Marking the collective’s first institutional exhibition in the United States, the project extends their ongoing inquiry into the blurred lines between labor and leisure through the use of artificial intelligence. Departing from earlier works that mined social media data, Tromarama will develop a new work using context conditioning to an AI model, using their personal literary and music archives. This more intimate dataset becomes a lens through which the artists examine how personal and social histories are reinterpreted and remixed by generative technologies.
Two literary and cultural references anchor the project: The Life and Times of Scrooge McDuck (1992–94), a serialized comic tracing capital accumulation through nostalgia, and How to Read Donald Duck: Imperialist Ideology in the Disney Comic (1971), a pioneering Marxist critique by Ariel Dorfman and Armand Mattelart. By bringing these works into dialogue, Tromarama examines how global pop culture constructs myths of wealth, labor, and aspiration within postcolonial and rapidly digitizing economies. These texts appear in the installation as karaoke-style projections paired with a sound composition that reinterprets Disney’s 1940 anthem, “When You Wish Upon a Star.” Played on recorders and integrated into the sculptural installation, the sonic abstraction of the iconic melody will activate the space during the exhibition and in a series of live events, offering audiences shared moments of participation and reflection.

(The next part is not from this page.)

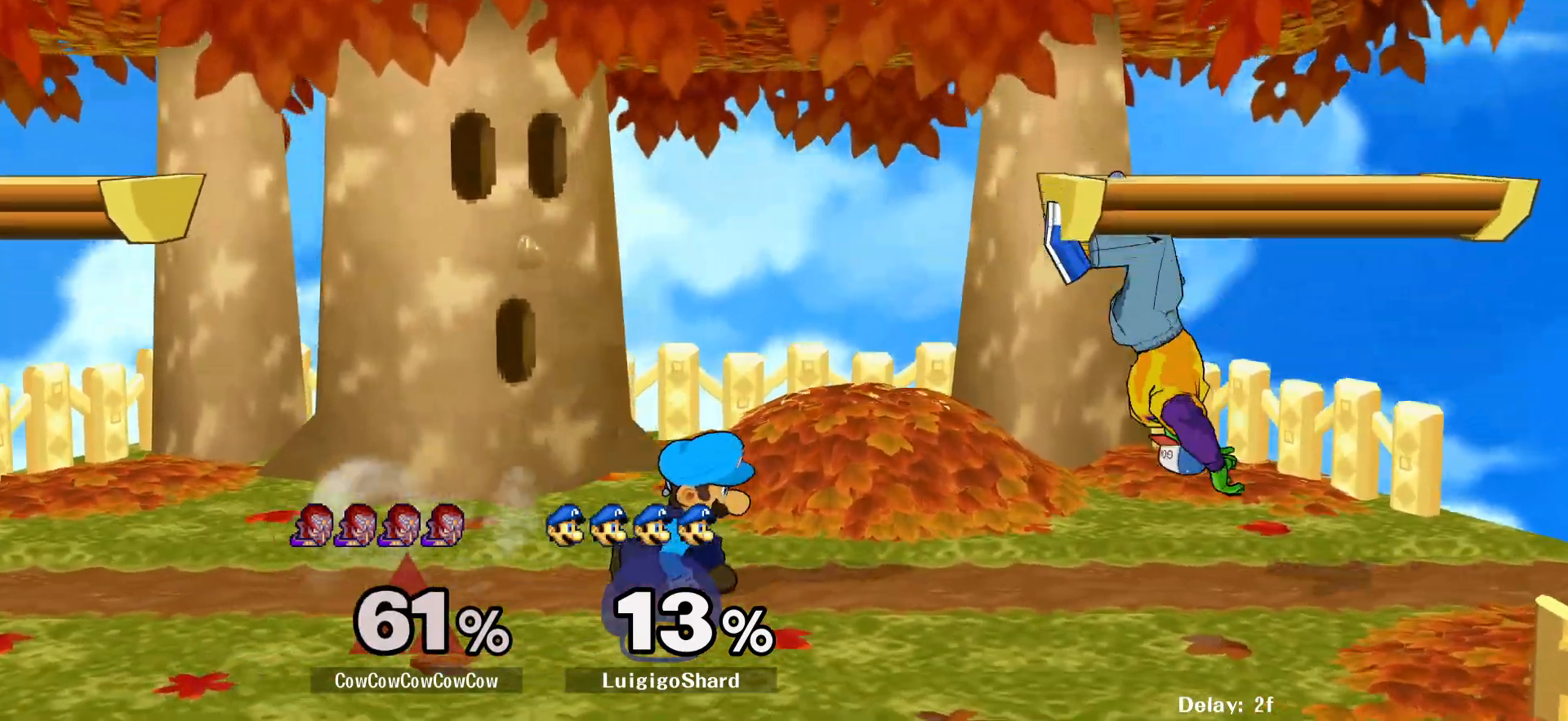
{"buttons": ["DPAD_LEFT"], "events": [[100, "DPAD_UP", "down"], [167, "DPAD_UP", "up"], [283, "DPAD_RIGHT", "down"], [400, "DPAD_RIGHT", "up"], [450, "DPAD_DOWN", "down"], [483, "DPAD_LEFT", "down"], [500, "DPAD_DOWN", "up"]]}
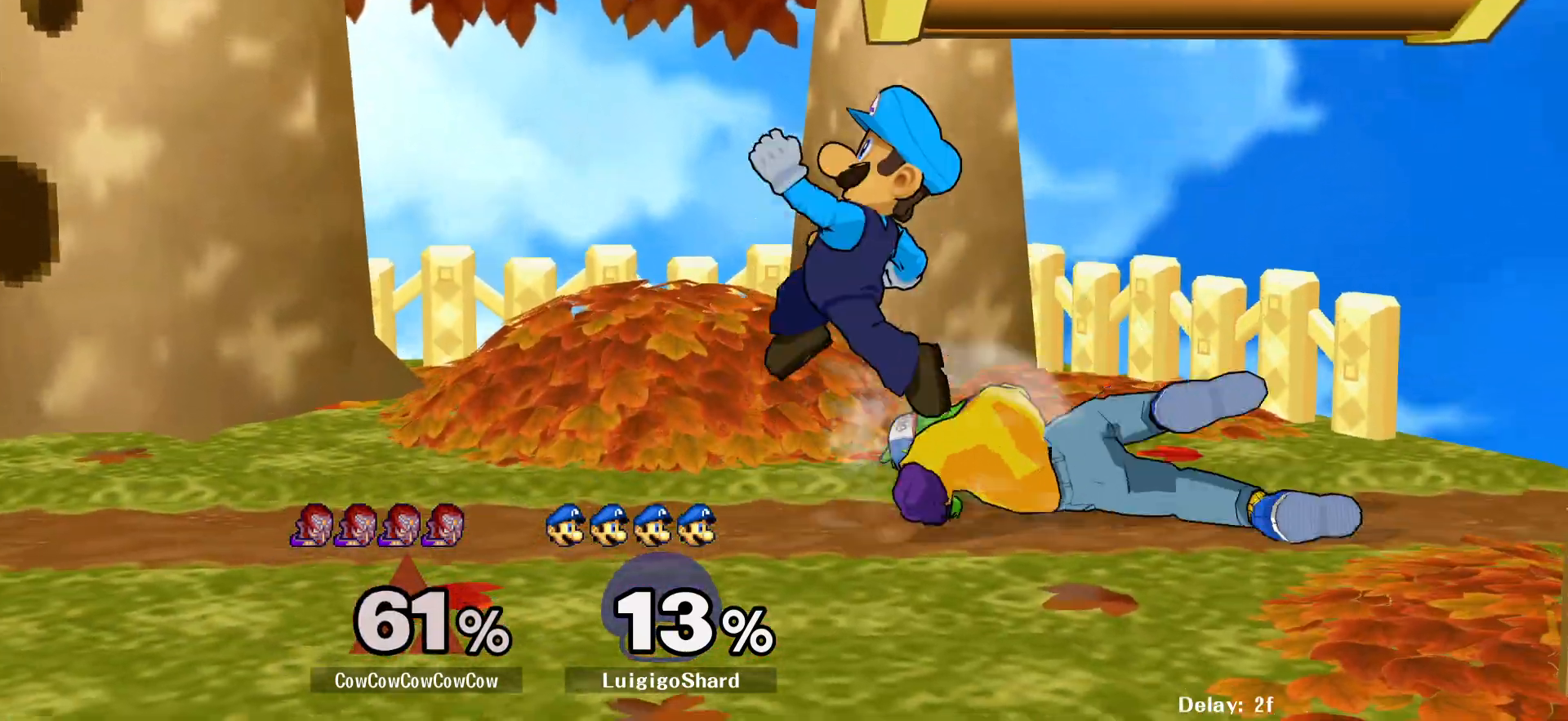
{"buttons": [], "events": [[333, "DPAD_LEFT", "up"]]}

A conceptual extension of their recent residency at Art Explora – Cité internationale des arts in Paris and their 2025 exhibition Ping Inside Noisy Giraffe at the Songeun Art and Cultural Foundation in Seoul, the installation generates sounds and texts drawn from the scanned media. The resulting environment is at once playful and reflective, interrogating how even moments of leisure can be subsumed within systems of productivity.
To further expand the project’s dialogue and visibility, The Kitchen will host a robust set of live programs including performances that activate the installation, public dialogues, and community workshops that examine the intersections of sound, image, and critique within contemporary transnational contexts.
Extending beyond the gallery, the project considers how information, images, and sound circulate across physical and digital networks, shaping experience and perception. By tracing these flows, Tromarama reflects on the entanglements of technology, consumer culture, and daily life, and on how intelligent systems mediate acts of seeing, listening, and participation. The work ultimately positions the exhibition itself as a dynamic site of critical exchange—one that invites audiences to consider how technological mediation structures both private and collective experience.